Woke up, lay in bed arguing with self about whether to go race. Lost argument, put on running gear and drove lickety-split to where I thought the starting line would be. Got lost. Decided to go for a run anyway. About half a mile in, found the runners under a huge tree, all ready to go.
“Am I too late?”
“No! But I have to let everyone else go, first.” So the race began, and then I registered and got my number, and off I went in pursuit. I picked off the competition one at a time; the eighty-year-old, the four-year-old, the hot blonde in the Genentech shirt. I figured she’d come after me, and sure enough, we paced each other along Chain of Lakes and up JFK.
My lateness blew what shred of a race plan I had out of the water, so I trotted, wheezing, and walked, fretting. I told myself that even if I made my worst time ever, at least I had shown up. I did notice that the race seemed much shorter than usual, the mile marks much closer together, and at one point I surprised the bejesus out of myself by thinking that running along a long slightly downhill stretch felt like resting.
God, Golden Gate Park is never more beautiful than in the morning, in the fog, its grass implausibly green, its trees implausibly imposing. I turned the corner into the Polo Fields and kept to the last shred of my race plan, which was to sprint into the finish. At first I couldn’t understand what the timer said when I crossed the line. I had to go back and check that I had, in fact, run a personal best. Despite taking a two-minute, quarter-mile handicap.

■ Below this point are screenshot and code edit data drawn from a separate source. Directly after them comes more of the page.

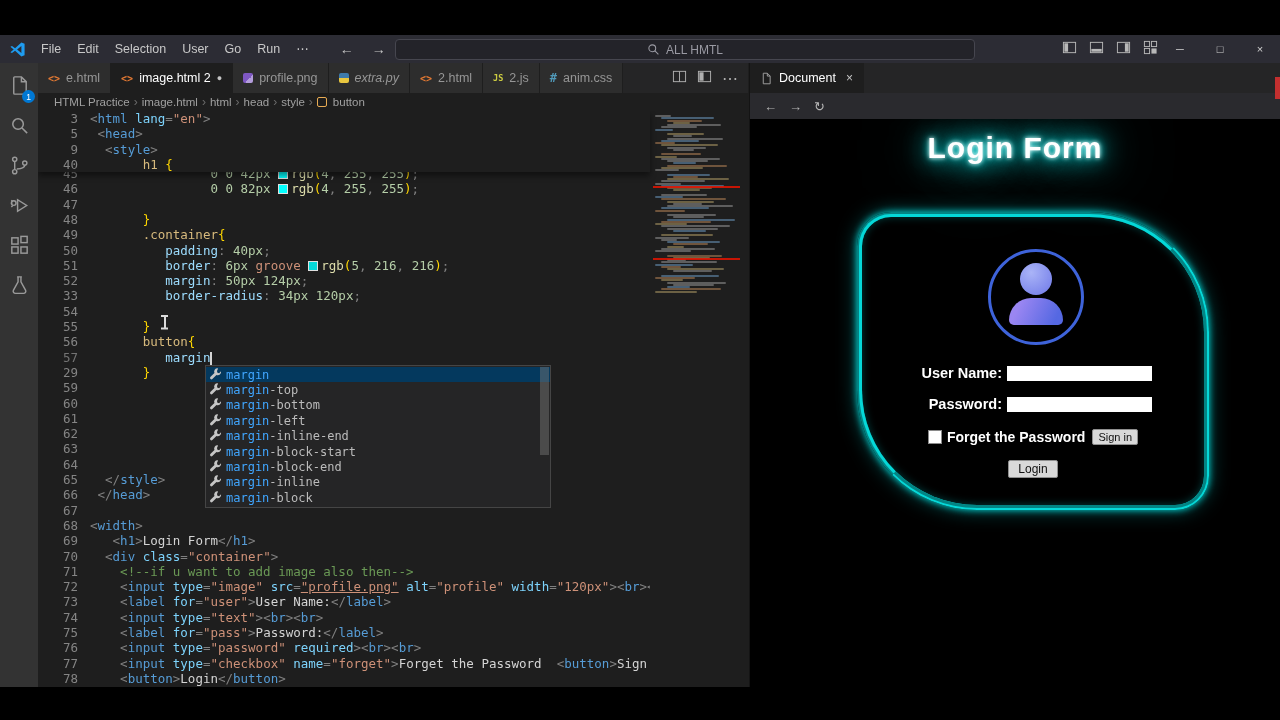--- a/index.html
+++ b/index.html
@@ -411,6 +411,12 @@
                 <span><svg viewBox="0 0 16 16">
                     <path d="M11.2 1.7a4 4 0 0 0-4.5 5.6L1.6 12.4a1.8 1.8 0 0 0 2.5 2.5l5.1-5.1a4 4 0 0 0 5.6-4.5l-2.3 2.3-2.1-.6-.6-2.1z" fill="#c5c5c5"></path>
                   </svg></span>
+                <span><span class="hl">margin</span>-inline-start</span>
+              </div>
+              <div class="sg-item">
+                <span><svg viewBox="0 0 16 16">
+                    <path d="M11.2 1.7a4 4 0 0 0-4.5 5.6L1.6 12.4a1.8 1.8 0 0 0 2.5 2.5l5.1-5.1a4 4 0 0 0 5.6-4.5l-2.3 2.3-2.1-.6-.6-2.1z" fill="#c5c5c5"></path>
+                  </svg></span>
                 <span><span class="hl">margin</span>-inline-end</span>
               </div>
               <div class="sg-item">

I have nothing but praise for this business of my metabolism working as advertised. Australia’s sporting culture, so brilliantly described in George Perec’s novel W, gave me an antagonistic relationship with my short-legged, short-sighted body. The first crack in the ice was having two glowing pregnancies and efficient, awesome births; Julia helping to demonstrate that Claire was not a fluke.
And now I have been running for six months, very slowly, but very consistently; and a little faster and a little further every time. I’ve lost weight but gained muscle; I still have a pot belly, but no one asks if I’m pregnant any more. I have far more energy and can walk a mile, uphill, without even noticing it, making 24th Street BART a lot more useful than it used to be. What really amazes me is that the dedicated sadists in the PE department at my high school have failed, in the end, to divorce me from my own flesh.
Got home, rounded up kids at some expense of spirit, walked over to Salome’s house for coffee (grownups) and playing (kids). Shannon called and I went downstairs to heartily approve the tiles she bought for our front step at the creative reuse warehouse down in the industrial district; a whole box for less than the cost of a single new tile retail.
When I got back upstairs Jamey and Rowan had arrived, and we all decided to catch the bus to Mission Playground. We took up two lengthways seats on the 49 Van Ness. Milo was squished between Salome in her Jackie O glasses and Jack in his green checked fedora. His solemn freckled two-year-old expression was the exact midpoint between their two faces.
We stopped in at Borderlands to admire Ripley and her half-brother Sly. When we got to the playground, tucked around the back of Valencia, far from the traffic, the trademark Mission sunshine was pouring out of a cloudless sky. Milo drove the playground train for an hour while the grownups sat in the shade and talked politics. And then we had lunch at Burger Joint, and then we caught the bus home, and now the girls are playing in a moderately friendly way with the toy trains, while Jeremy and I read the Internets.
Have I mentioned that I love it here? I love it here.